Like reviewer "A reader", I've been working with this book for a couple of weeks now, but unlike that reviewer I can say I'm VERY happy with this book.
I needed some detailed explanations about XPath 1.0 as I'm using Vbscript & Microsoft's DOM implementation (Microsoft do not yet support XPath 2.0).. I've been through 5 other books & countless web pages seeking a proper understanding and some examples of what's possible, without much success.. until I read chapters 1 - 5 of this book (ch6 is XPath 2.0, the remainder is XPointer). Worth every penny!
I could not agree with the previous reviewer less.. the book is well written, has plenty of easy to follow examples, is very thorough, and definitely does NOT feel like a "calculated effort to rip off developers".
I as so glad I decided to ignore the reviews in this case and buy the book anyway.

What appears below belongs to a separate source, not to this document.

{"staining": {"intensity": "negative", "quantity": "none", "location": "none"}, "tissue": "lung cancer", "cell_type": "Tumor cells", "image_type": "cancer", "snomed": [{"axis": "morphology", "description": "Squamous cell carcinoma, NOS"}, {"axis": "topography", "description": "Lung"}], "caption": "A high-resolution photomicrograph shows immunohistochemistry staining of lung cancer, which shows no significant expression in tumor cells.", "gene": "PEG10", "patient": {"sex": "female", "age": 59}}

I've been working with this book for a couple of weeks now and have to say that I am really disappointed. It's way too concept-heavy and there are nowhere near enough examples. The examples there are given are too general. Looking at how thin this book is makes me wonder whether its existence is a calculated effort to rip off developers interested in learning more about the subject. I could have learned all this book has to say about XPath and XPointer concepts from reading various tutorials on the web. The book has the feel of being slapped together quickly in an effort to rush it to market, which is a pity because it has lots of potential. The index in particular is extremely poor. I've lost count of how many times I've tried to look something up that I know I've read in the book but is not in the index. Simpson can write, but he has the unfortunate tendency to use absurd sentences like "Don't fret; there are more detailed examples aplenty throughout the rest of the book", which, besides being untrue, leaves one with the feeling being lectured by a cowboy. Save your money, I wish I had.